The direct consequences of criminal behavior (which may be murdering your romantic rival, but also may be stealing bread to feed your children) are straightforward; you can see them coming. But other, collateral consequences of conviction, you don’t see coming until you walk out of jail a “free” man or woman.
These include the fact that, after a conviction, you may never be looked at for the talents, intelligence, and ability you may bring to a job, but rather for this black mark you carry like a forehead tattoo.
After a conviction, you may be barred from a professional license, from opportunities available to others in housing, education, public benefits.
After a conviction, you may be denied credit, find it impossible to get a loan.
Welcome to America? Immigration status may be denied or revoked. Your legal right to be a father or a mother, curtailed or even gone. The list goes on, and it’s a long list.
The National Association of Criminal Defense Lawyers (NACDL; I’m one of ‘em) would like to burn this list, for people who have paid for their crimes and shouldn’t have to keep paying for the rest of their lives.
NACDL recommends a broad national initiative to construct a legal infrastructure
that will provide individuals with a criminal record with a clear path to equal
opportunity. The principle that individuals have paid their debt to society when
they have completed their court-imposed sentence should guide this initiative. At
its core, this initiative must recognize that individuals who pay their debt are entitled
to have their legal and social status fully restored.
Here’s our ten-point roadmap to restore your rights and status (your basic humanity) after arrest or conviction:
1. The United States should embark on a national effort to end the second-class legal status and stigmatization of persons who have fulfilled the terms of a criminal sentence.
2. All mandatory collateral consequences should be disfavored and are never appropriate unless substantially justified by the specific offense conduct.
3. Discretionary collateral consequences should be imposed only when the offense conduct is recent and directly related to a particular benefit or opportunity.
4. Full restoration of rights and status should be available to convicted individuals upon completion of sentence.
5. Congress and federal agencies should provide individuals with federal convictions with meaningful opportunities to regain rights and status, and individuals with state convictions with mechanisms to avoid collateral consequences imposed by federal law.
6. Individuals charged with a crime should have an opportunity to avoid conviction and the collateral consequences that accompany it.
7. Employers, landlords and other decision-makers should be encouraged to offer opportunities to individuals with criminal records, and unwarranted discrimination based on a criminal record should be prohibited.
8. Jurisdictions should limit access to and use of criminal records for non-law enforcement purposes and should ensure that records are complete and accurate.
9. Defense lawyers should consider avoiding, mitigating and relieving collateral consequences to be an integral part of their representation of a client.
10. NACDL will initiate public education programs and advocacy aimed at curtailing collateral consequences and eliminating the social stigma that accompanies conviction.

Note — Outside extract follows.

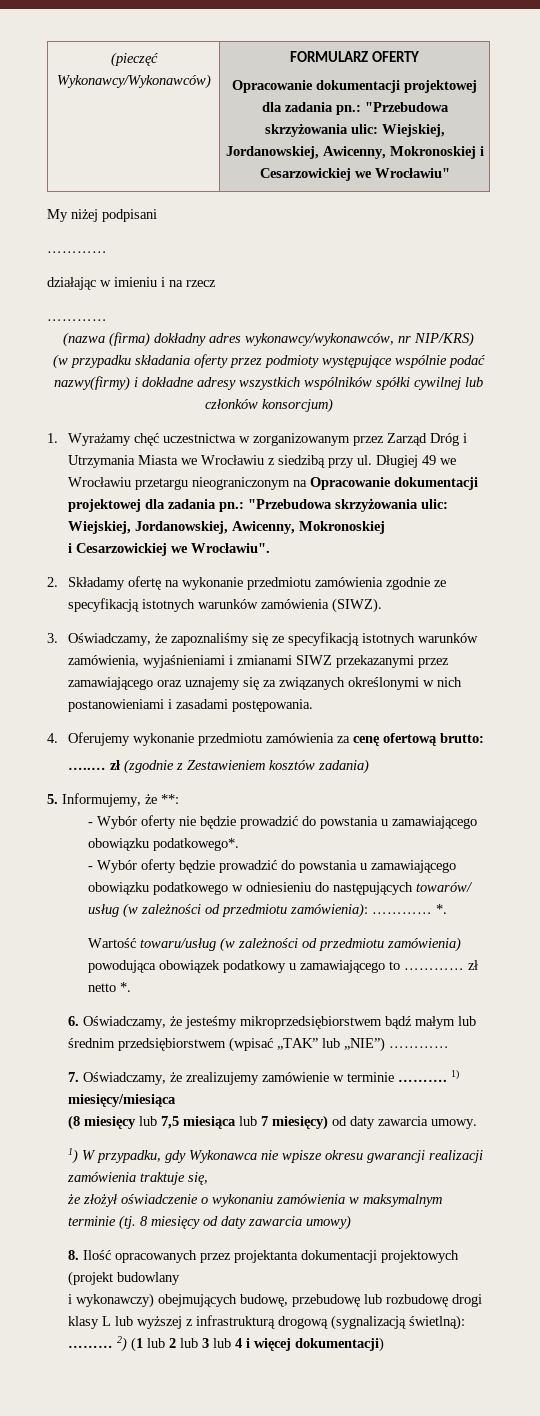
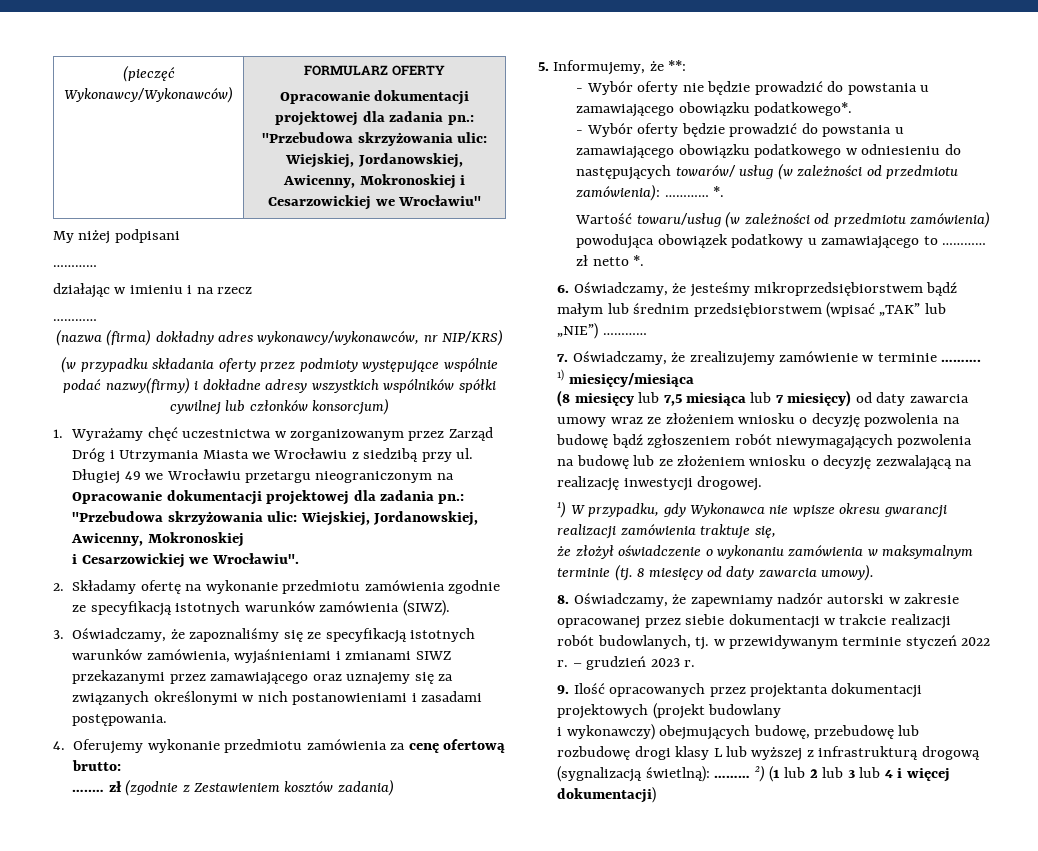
[430,1119,477,1129] umowy. -> [557,413,960,428] [556,434,973,449] [557,455,973,470] [557,476,763,491] umowy wraz ze złożeniem wniosku o decyzję pozwolenia na budowę bądź zgłoszeniem robót niewymagających pozwolenia na budowę lub ze złożeniem wniosku o decyzję zezwalającą na realizację inwestycji drogowej.
[305,1215,351,1230] umowy) -> [821,564,875,581] umowy).
(79, 1255) none -> [573,593,960,607] [557,614,951,629] [557,635,991,650] [557,656,696,670] [557,685,570,694] Oświadczamy, że zapewniamy nadzór autorski w zakresie opracowanej przez siebie dokumentacji w trakcie realizacji robót budowlanych, tj. w przewidywanym terminie styczeń 2022 r. – grudzień 2023 r. // 9.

And here’s how you can help: if you, or someone you know, have a story about how a plea or guilty verdict caused you to lose a right or privilege (or several rights and privileges) important to you, you can share that story here.
It doesn’t matter if you were guilty, less guilty, or not guilty at all but took the plea for other reasons, or were unfairly convicted. What matters is you’ve already paid your debt, and you and others should not have to keep paying it.
walli
4 June 2014 @ 1:32 pm
I think this initiative is long-overdue. We have destroyed much of our nation’s human capital by forever branding a person with a criminal conviction. And that criminal conviction can also destroy a person’s hopes and dreams of becoming a productive citizen, tarnish their self-image and impose long-term collateral consequences for themselves and their families. It’s time to allow people a chance to overcome their mistakes and take off the sack-cloth and ashes.